Records shown:
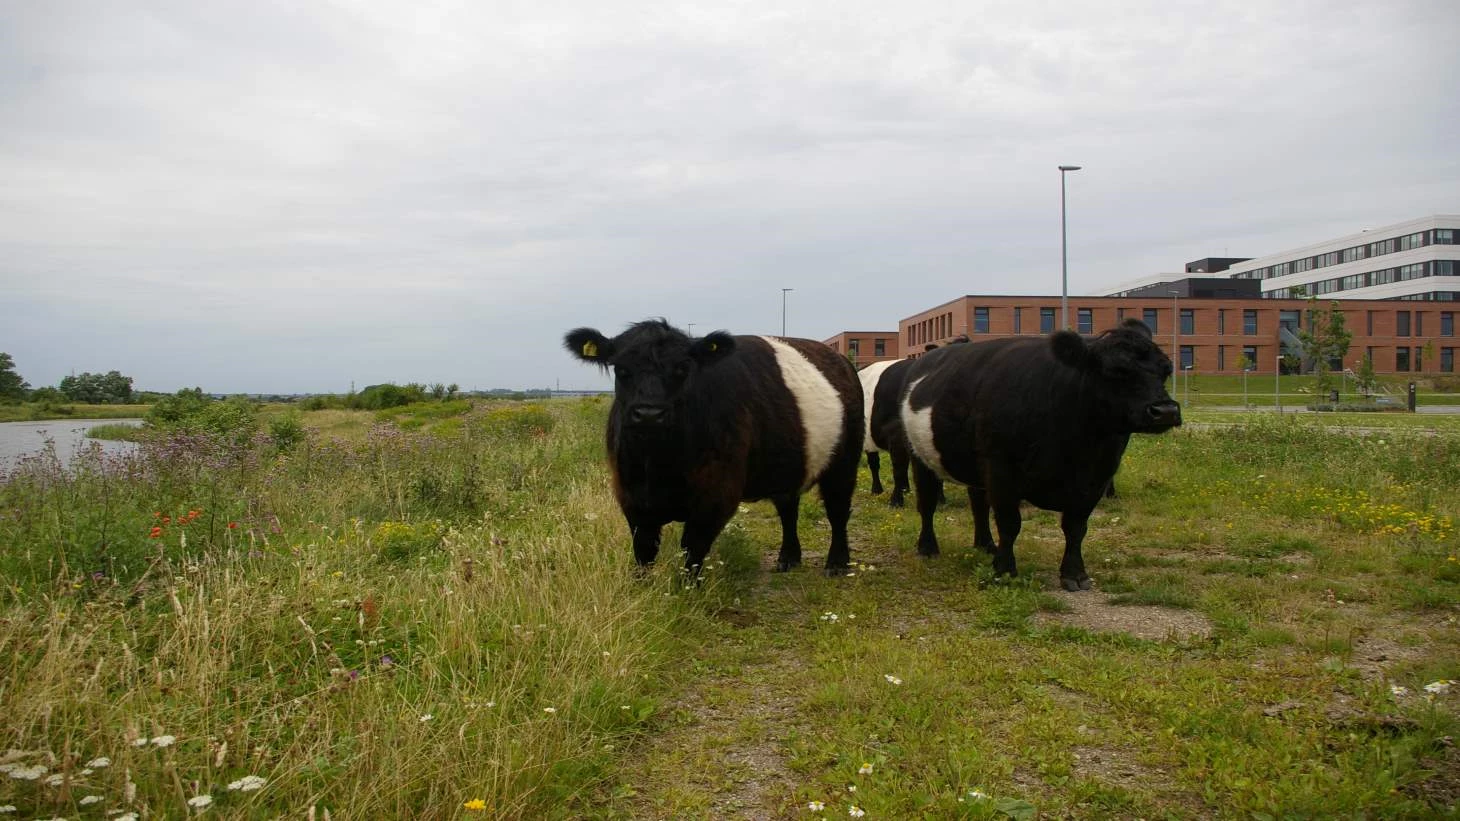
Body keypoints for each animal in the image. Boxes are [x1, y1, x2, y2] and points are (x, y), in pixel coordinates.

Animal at [560, 317, 858, 572]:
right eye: (621, 369)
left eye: (682, 368)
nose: (649, 413)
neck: (658, 464)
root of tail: (841, 359)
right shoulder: (631, 494)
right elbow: (644, 550)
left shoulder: (716, 495)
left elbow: (692, 549)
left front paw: (686, 593)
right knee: (788, 509)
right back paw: (788, 558)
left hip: (845, 460)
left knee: (838, 509)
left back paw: (837, 563)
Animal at [893, 317, 1179, 590]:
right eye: (1115, 371)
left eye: (1166, 370)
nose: (1165, 410)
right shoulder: (1001, 470)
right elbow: (1009, 524)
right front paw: (1005, 572)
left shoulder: (1096, 478)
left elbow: (1076, 528)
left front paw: (1074, 574)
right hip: (921, 457)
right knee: (927, 503)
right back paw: (928, 548)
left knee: (978, 504)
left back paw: (986, 545)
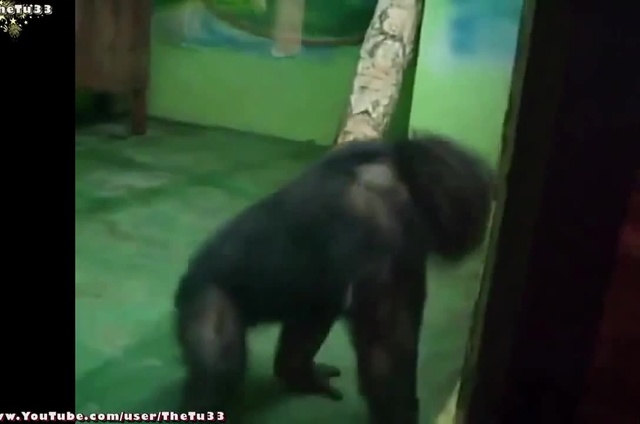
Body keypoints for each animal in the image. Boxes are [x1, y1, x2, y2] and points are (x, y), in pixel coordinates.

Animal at [173, 133, 494, 423]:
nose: (476, 235)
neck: (398, 172)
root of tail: (188, 278)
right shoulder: (383, 225)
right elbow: (386, 344)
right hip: (207, 296)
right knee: (218, 369)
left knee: (317, 312)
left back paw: (300, 375)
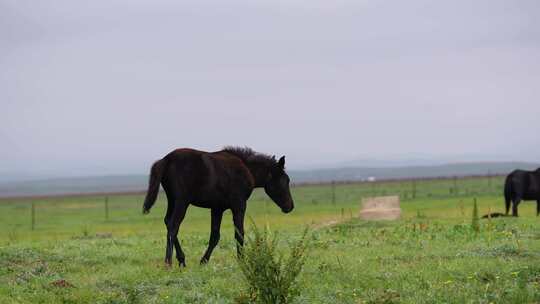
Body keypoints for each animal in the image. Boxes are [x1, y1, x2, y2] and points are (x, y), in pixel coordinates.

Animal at [141, 147, 296, 266]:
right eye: (284, 180)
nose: (290, 206)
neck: (247, 169)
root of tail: (165, 160)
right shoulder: (239, 205)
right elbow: (239, 234)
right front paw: (242, 261)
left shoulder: (217, 208)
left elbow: (215, 236)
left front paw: (203, 261)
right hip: (181, 202)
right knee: (173, 226)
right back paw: (168, 262)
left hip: (172, 200)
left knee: (168, 222)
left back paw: (182, 260)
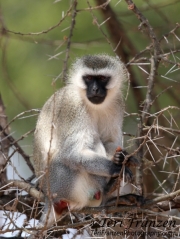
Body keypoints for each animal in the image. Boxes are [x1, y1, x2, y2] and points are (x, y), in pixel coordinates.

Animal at [33, 54, 141, 230]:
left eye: (102, 78)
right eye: (89, 78)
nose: (95, 89)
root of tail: (48, 199)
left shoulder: (117, 103)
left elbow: (109, 140)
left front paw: (123, 157)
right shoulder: (74, 107)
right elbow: (71, 154)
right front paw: (116, 167)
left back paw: (110, 197)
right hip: (59, 186)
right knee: (83, 146)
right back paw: (108, 188)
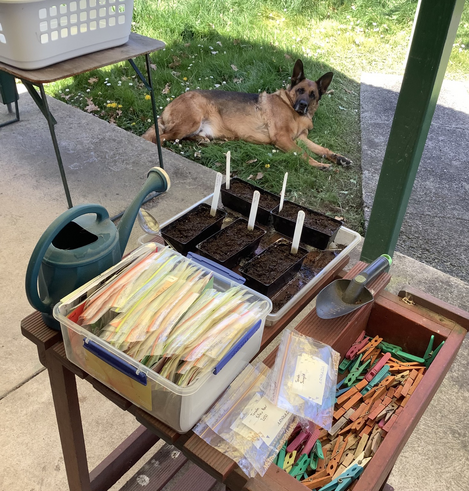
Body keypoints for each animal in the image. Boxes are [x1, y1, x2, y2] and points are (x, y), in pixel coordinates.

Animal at [143, 60, 352, 169]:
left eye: (313, 94)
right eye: (300, 91)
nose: (303, 105)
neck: (293, 110)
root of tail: (167, 107)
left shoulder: (300, 137)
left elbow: (321, 148)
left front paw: (338, 157)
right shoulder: (283, 138)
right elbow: (303, 153)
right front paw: (317, 164)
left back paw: (202, 140)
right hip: (192, 120)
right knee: (160, 137)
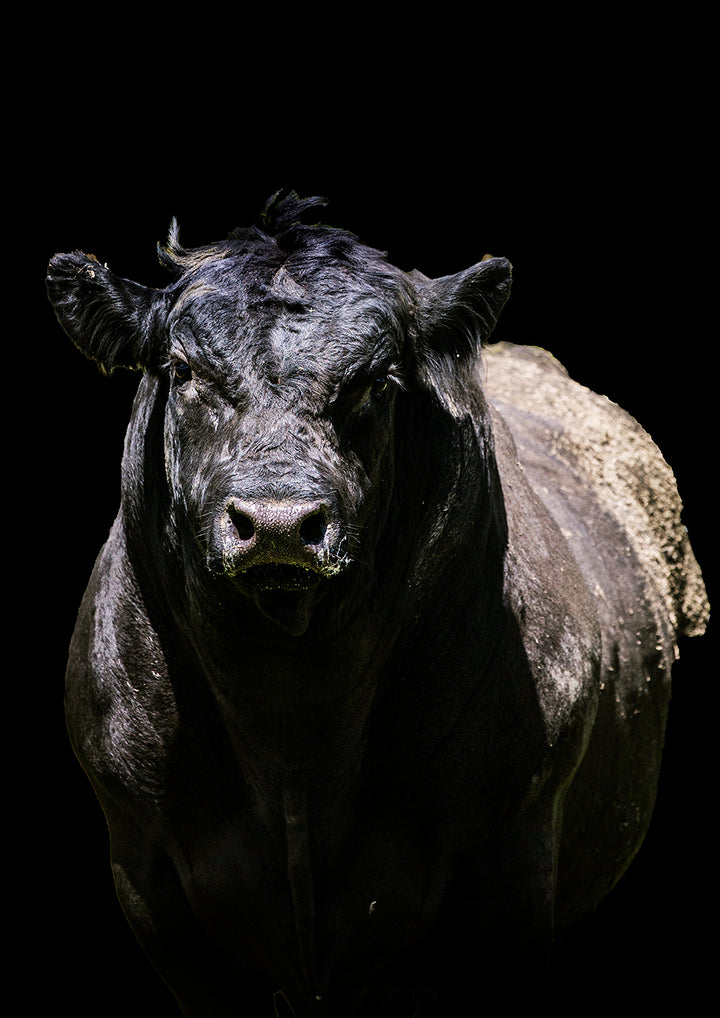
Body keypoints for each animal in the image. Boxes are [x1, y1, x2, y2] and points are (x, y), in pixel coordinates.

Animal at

Task statement: Every entry above should be written out again verbatim, with no pictures included.

Answer section:
Body keypoints for each animal in the image. Boxes are [x1, y1, x2, y2] and points are (x, y), in pixel coordinates.

Animal at [560, 317, 858, 572]:
right eye: (621, 369)
left eye: (682, 368)
nose: (649, 413)
neck: (658, 464)
root of tail: (841, 359)
right shoulder: (631, 494)
right elbow: (644, 550)
left shoulder: (716, 495)
left elbow: (692, 549)
left front paw: (686, 593)
right knee: (788, 509)
right back paw: (788, 558)
left hip: (845, 460)
left knee: (838, 509)
left back paw: (837, 563)
Animal at [893, 317, 1179, 590]:
right eye: (1115, 371)
left eye: (1166, 370)
nose: (1165, 410)
right shoulder: (1001, 470)
right elbow: (1009, 524)
right front paw: (1005, 572)
left shoulder: (1096, 478)
left elbow: (1076, 528)
left front paw: (1074, 574)
right hip: (921, 457)
right knee: (927, 503)
right back paw: (928, 548)
left knee: (978, 504)
left back paw: (986, 545)
Body keypoints for each animal in the image. Boxes are [x1, y1, x2, y2] and points are (x, y), in pixel coordinates.

Animal at [173, 133, 494, 423]:
nose: (476, 235)
neck: (398, 172)
root of tail: (188, 278)
right shoulder: (383, 225)
right elbow: (386, 344)
right hip: (207, 296)
right knee: (218, 369)
left knee: (317, 312)
left back paw: (300, 375)
Body keypoints for each animal in the image. Boxes are [x1, y1, x2, y2] and points are (x, y), in pixel coordinates.

Animal at [141, 147, 296, 266]:
right eye: (284, 180)
nose: (290, 206)
neck: (247, 169)
root of tail: (165, 160)
right shoulder: (239, 205)
right elbow: (239, 234)
right front paw: (242, 261)
left shoulder: (217, 208)
left elbow: (215, 236)
left front paw: (203, 261)
right hip: (181, 202)
right knee: (173, 226)
right back paw: (168, 262)
left hip: (172, 200)
left knee: (168, 222)
left back paw: (182, 260)
Body keypoints for each animal in the image. Boxes are [x1, y1, x2, y2] and points are (x, y), in pixel coordinates.

Animal at [33, 54, 141, 230]:
left eye: (102, 78)
right eye: (89, 78)
nose: (95, 89)
root of tail: (48, 199)
left shoulder: (117, 103)
left elbow: (109, 140)
left front paw: (123, 157)
right shoulder: (74, 107)
right elbow: (71, 154)
right front paw: (116, 167)
left back paw: (110, 197)
right hip: (59, 186)
right knee: (83, 146)
right back paw: (108, 188)
Body keypoints for each animal in the image. Boxes are [x1, y1, x2, y2] and points are (x, y), in pixel coordinates.

Animal at [143, 60, 352, 169]:
left eye: (313, 94)
right eye: (300, 91)
nose: (303, 105)
neck: (293, 110)
root of tail: (167, 107)
left shoulder: (300, 137)
left elbow: (321, 148)
left front paw: (338, 157)
right shoulder: (283, 138)
right elbow: (303, 153)
right front paw: (317, 164)
left back paw: (202, 140)
right hip: (192, 120)
right knee: (160, 137)
Body keypoints for each animal in the image. Boxes are [x1, y1, x2, y2] and points are (x, y), in pixel coordinates.

Animal at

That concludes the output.